La question de l’avortement est l’un des drames les plus graves de notre temps (songez qu’à la fin des années 1990, l’ONU avait révélé qu’un milliard d’enfants avaient été avortés légalement dans le monde depuis la légalisation de cette pratique: un gigantesque festin homicide dont seuls Satan et ses anges peuvent se réjouir).

Cette question, dans l’esprit de ma correspondante, me semble vouloir signifier: existe-t-il des circonstances où l’avortement est “autorisé” par l’Eglise?

A cette question, il faut répondre clairement non. Pour l’Eglise (qui interprète ici la loi naturelle, accessible à la raison humaine, et non seulement la loi révélée par le Christ), rien ne peut justifier le meurtre d’un innocent à naître. Par exemple, un enfant conçu au cours d’un viol ou au cours d’une relation incestueuse, même si le viol ou l’inceste sont des choses atroces, a le droit à la vie: comme disait Jean-Paul II, il ne faut rajouter un meurtre à un crime.

Au passage, signalons tout de même que la perte d’un foetus à la suite d’une intervention chirurgicale sur sa mère n’est pas un avortement au sens propre: l’élimination du foetus n’était évidemment pas l’objectif de l’acte chirurgical en question.

Bref, l’avortement est un crime, et l’un des plus graves qui soient puisqu’il touche un innocent incapable de se défendre et dans le lieu même où il devrait être le mieux protégé, quelles que soient les circonstances.

Cependant, il faut répondre aussi à la question, non pas telle que je crois que ma correspondante la comprenait, mais telle qu’elle est objectivement posée.

Comme j’ai déjà eu l’occasion de le dire (ici, par exemple), un péché suppose la conscience et la volonté. On peut commettre le crime d’homicide sans commettre le péché d’homicide et inversement.

Dans le cas de l’avortement, je répète qu’il s’agit, en toutes circonstances, d’un crime. En revanche, Dieu seul peut dire dans quelle mesure c’est toujours un péché. En particulier, le niveau terrifiant d’aveuglement de notre société sur ce “crime abominable” (comme dit le concile Vatican II) doit logiquement conduire un certain nombre de femmes à avorter sans avoir conscience de la gravité de leur acte.

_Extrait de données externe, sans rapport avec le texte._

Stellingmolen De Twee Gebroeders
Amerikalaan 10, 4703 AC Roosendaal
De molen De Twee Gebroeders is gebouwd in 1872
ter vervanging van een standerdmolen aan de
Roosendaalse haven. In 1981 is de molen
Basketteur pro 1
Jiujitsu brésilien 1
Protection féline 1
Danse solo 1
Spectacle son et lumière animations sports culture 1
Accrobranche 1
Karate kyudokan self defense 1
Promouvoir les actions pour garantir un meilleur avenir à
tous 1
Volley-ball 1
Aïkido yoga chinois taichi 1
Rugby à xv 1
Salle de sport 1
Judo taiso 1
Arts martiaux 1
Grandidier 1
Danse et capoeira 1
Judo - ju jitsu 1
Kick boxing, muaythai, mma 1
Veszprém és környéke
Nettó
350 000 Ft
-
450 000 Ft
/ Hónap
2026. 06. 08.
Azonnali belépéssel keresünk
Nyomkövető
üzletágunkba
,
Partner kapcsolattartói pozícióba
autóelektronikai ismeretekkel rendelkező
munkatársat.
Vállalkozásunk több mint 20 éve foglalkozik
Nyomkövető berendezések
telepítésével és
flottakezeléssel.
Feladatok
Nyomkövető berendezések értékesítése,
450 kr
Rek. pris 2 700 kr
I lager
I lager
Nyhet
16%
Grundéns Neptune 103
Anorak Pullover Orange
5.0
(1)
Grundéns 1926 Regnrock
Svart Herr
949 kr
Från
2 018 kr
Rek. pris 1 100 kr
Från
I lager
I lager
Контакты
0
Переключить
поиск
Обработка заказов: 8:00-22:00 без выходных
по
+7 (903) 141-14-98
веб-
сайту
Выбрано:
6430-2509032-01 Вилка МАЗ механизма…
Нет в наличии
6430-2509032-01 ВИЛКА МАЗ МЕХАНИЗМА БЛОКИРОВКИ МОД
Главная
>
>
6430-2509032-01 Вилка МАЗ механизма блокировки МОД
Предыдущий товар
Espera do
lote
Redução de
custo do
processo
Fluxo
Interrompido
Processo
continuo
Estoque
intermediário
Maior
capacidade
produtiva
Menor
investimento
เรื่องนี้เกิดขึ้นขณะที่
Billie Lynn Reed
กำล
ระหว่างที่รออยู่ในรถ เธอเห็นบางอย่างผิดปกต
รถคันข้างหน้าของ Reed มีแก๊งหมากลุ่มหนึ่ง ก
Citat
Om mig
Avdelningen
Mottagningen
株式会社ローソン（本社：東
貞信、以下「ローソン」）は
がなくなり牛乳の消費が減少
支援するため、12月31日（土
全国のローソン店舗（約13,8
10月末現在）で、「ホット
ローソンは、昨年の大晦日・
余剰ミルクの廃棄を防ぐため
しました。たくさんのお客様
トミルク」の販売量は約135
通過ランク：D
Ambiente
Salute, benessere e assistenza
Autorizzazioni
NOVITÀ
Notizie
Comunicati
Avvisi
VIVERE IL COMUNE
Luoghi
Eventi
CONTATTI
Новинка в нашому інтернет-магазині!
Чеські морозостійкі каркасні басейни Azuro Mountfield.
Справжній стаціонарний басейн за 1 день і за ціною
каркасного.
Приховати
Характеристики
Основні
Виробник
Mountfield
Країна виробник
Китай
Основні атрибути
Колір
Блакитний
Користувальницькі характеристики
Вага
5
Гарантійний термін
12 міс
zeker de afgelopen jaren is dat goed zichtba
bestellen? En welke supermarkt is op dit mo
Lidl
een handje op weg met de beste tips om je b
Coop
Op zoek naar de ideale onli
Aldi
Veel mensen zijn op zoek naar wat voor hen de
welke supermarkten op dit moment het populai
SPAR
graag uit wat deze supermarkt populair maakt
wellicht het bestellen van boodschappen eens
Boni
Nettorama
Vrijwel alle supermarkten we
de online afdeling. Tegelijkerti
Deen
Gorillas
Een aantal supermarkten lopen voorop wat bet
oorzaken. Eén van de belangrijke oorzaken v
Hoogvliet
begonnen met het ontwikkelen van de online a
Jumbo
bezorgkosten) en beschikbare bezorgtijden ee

Inversement, il serait bon, me semble-t-il, que nous, qui connaissons la gravité de cet acte, nous interrogions en conscience sur notre degré de complicité avec ce crime. Oh, bien sûr, les catholiques pro-vie (c’est un pléonasme!) ne participent, généralement, pas directement à un avortement. Mais nous formons-nous pour répondre aux questions des femmes en détresse? Sommes-nous prêts à accueillir ces dernières pour qu’elles puissent mettre leur enfant au monde dans la sérénité? Ne participons-nous pas au mythe collectif de “l’enfant parfait”? Prions-nous Dieu avec insistance pour qu’il balaie cet effrayant fléau qui nous fait choisir la mort plutôt que la vie?

En résumé, l’avortement est toujours un crime. Ce crime n’est sans doute pas toujours un péché – même si, à mon sens, même la conscience la plus obscurcie sent bien qu’un avortement n’est pas un acte anodin (je n’ai jamais rencontré personne qui crût, comme le disaient les pseudo féministes radicales, qu’un foetus n’était qu’un amas de cellules et qu’un avortement était aussi bénin que l’ablation d’une tumeur). En revanche, je crains que ceux qui sont purs du crime d’avortement ne soient pas tous purs du péché d’avortement.